On the other hand, there are some haunting moments both early and late in the first episode, and there are some truly moving storylines as the series progresses. There's also an impressive amount of world-building going on in the first season, and for every episode where a major plotline involves building a chicken coop (seriously), there are also some frank, if cliched, looks at just what it will take to make society regroup. The cast is also sturdy, if not truly exceptional, and there's one genuinely terrific performance here from Paterson Joseph as a somewhat mysterious man who throws in with our gang of survivors. Survivors does what it does pretty well. You just have to decide if what it does is unique enough (or solidly enough in a preferred genre) to make it worth your time.
- The grade is just for the premiere, which, as mentioned, starts and ends well but has a rather dull midsection. I'm prepared to write up weekly reviews of this as it goes on, so if this series sparks any interest, please let us know. Not like I have anything else to do on Saturdays. And if you don't like post-apocalyptic stuff, subtract a couple grade points - maybe down to a C - because I clearly cannot be trusted with this genre.

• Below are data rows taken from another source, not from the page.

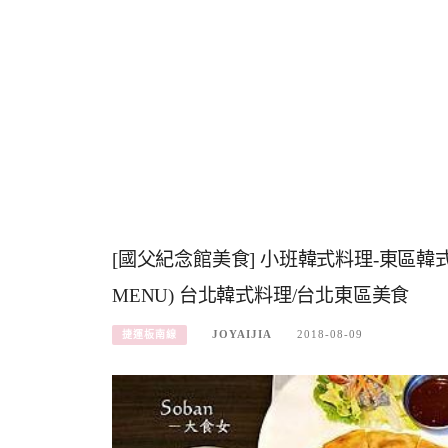
[國父紀念館美食] 小班韓式料理-東區
MENU) 台北韓式料理/台北東區美食
JOYAIJIA
2018-08-09
捷運板南線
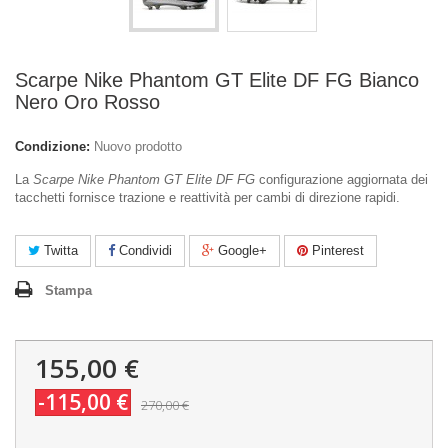
Scarpe Nike Phantom GT Elite DF FG Bianco
Nero Oro Rosso
Condizione:
Nuovo prodotto
La
Scarpe Nike Phantom GT Elite DF FG
configurazione aggiornata dei
tacchetti fornisce trazione e reattività per cambi di direzione rapidi.
Twitta
Condividi
Google+
Pinterest
Stampa
155,00 €
-115,00 €
270,00 €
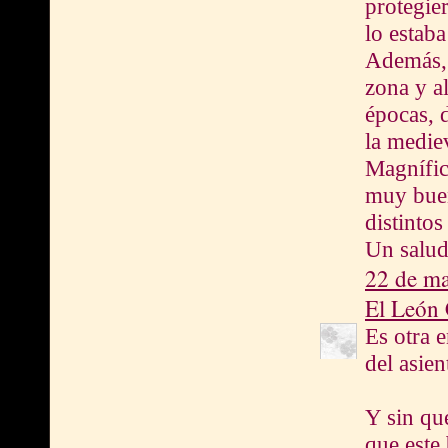
protegie
lo estaba
Además, 
zona y a
épocas, 
la medie
Magnífic
muy buen
distintos
Un salu
22 de ma
El León 
Es otra 
del asien
Y sin qu
que este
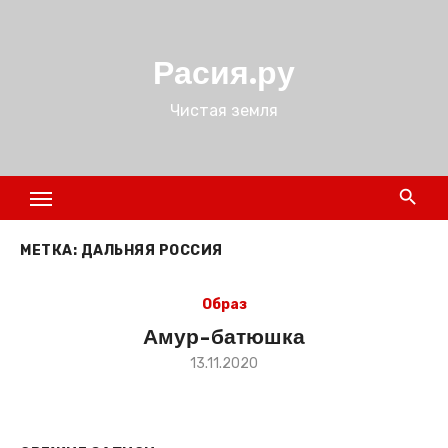
Перейти
к
Расия.ру
содержимому
Чистая земля
МЕТКА:
ДАЛЬНЯЯ РОССИЯ
Образ
Амур-батюшка
Размещено
13.11.2020
в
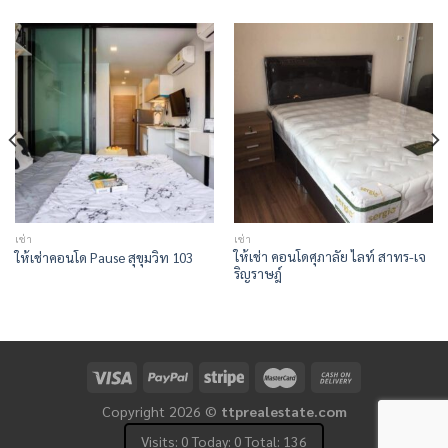
เช่า
เช่า
ให้เช่า คอนโดศุภาลัย ไลท์ สาทร-เจ
ให้เช่าคอนโด Pause สุขุมวิท 103
ริญราษฎ์
Copyright 2026 ©
ttprealestate.com
Visits: 0 Today: 0 Total: 136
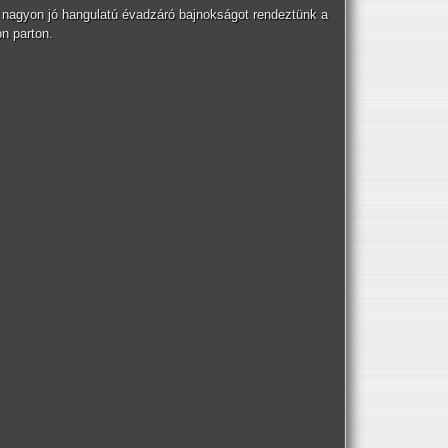
 nagyon jó hangulatú évadzáró bajnokságot rendeztünk a
n parton.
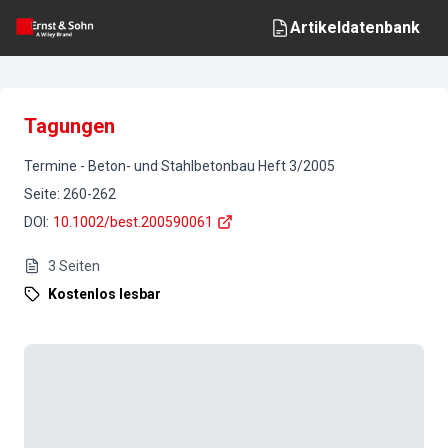
Artikeldatenbank
Tagungen
Termine
-
Beton- und Stahlbetonbau
Heft
3
/
2005
Seite
:
260-262
DOI
:
10.1002/best.200590061
3
Seiten
Kostenlos lesbar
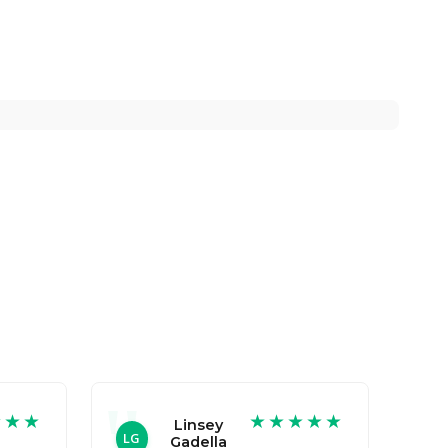
★★★
★★★★★
Linsey
LG
Gadella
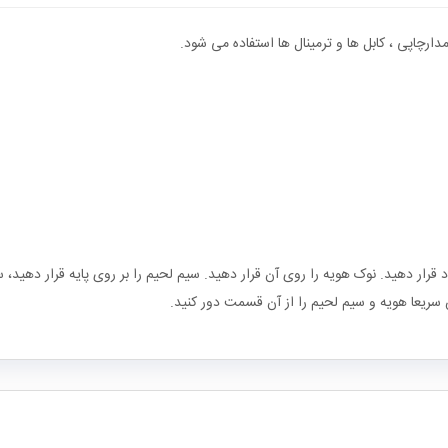
ارچاپی ، کابل ها و ترمینال ها استفاده می شود.
 قرار دهید. نوک هویه را روی آن قرار دهید. سیم لحیم را بر روی پایه قرار دهی
سریعا هویه و سیم لحیم را از آن قسمت دور کنید.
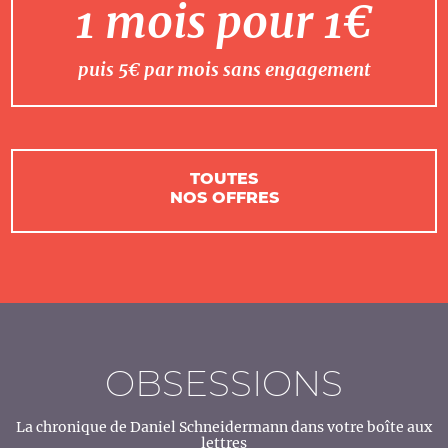
1 mois pour 1€
puis 5€ par mois sans engagement
TOUTES
NOS OFFRES
OBSESSIONS
La chronique de Daniel Schneidermann dans votre boîte aux
lettres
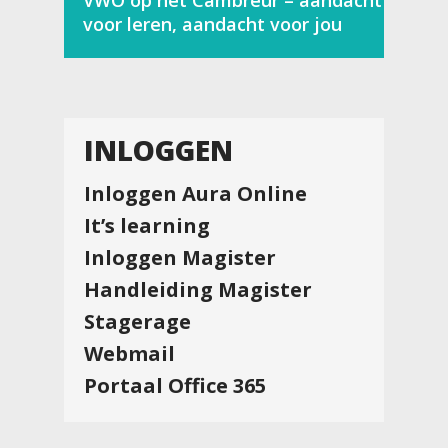
VWO op het Cambreur – aandacht
voor leren, aandacht voor jou
INLOGGEN
Inloggen Aura Online
It’s learning
Inloggen Magister
Handleiding Magister
Stagerage
Webmail
Portaal Office 365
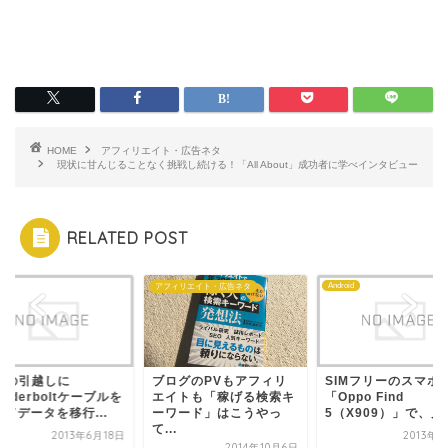
HOME
アフィリエイト・広告ネタ
現状に甘んじることなく挑戦し続ける！「All About」成功者に学べインタビュー
RELATED POST
e
Android
アフィリエイト・広告ネタ
acの引越しに
ブログのPVもアフィリ
SIMフリーのスマホ
underboltケーブルを
エイトも「稼げる検索キ
「Oppo Find
てデータを移行...
ーワード」はこうやっ
5（X909）」で、月額
て...
2013年6月18日
2013年
2014年10月6日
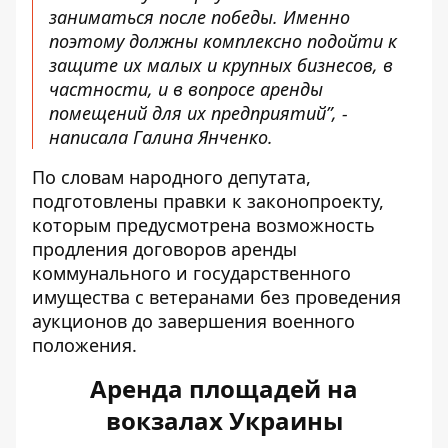
заниматься после победы. Именно
поэтому должны комплексно подойти к
защите их малых и крупных бизнесов, в
частности, и в вопросе аренды
помещений для их предприятий”, -
написала Галина Янченко.
По словам народного депутата,
подготовлены правки к законопроекту,
которым предусмотрена возможность
продления договоров аренды
коммунального и государственного
имущества с ветеранами без проведения
аукционов до завершения военного
положения.
Аренда площадей на
вокзалах Украины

- The BBC orchestra is very, very good, but it has the tendency of underlining every point in BBC dramas a little too heavily. Survivors, in particular, could do with some restraint, so not every action scene sounds like it was scored by a Leroy Anderson Christmas album.
- Nice touch: The soundscape for this series just SOUNDS like what the end of the world might sound like. It's obviously heavily influenced by Children of Men with its natural sounds and chirping birds, but that's not a bad influence to crib from.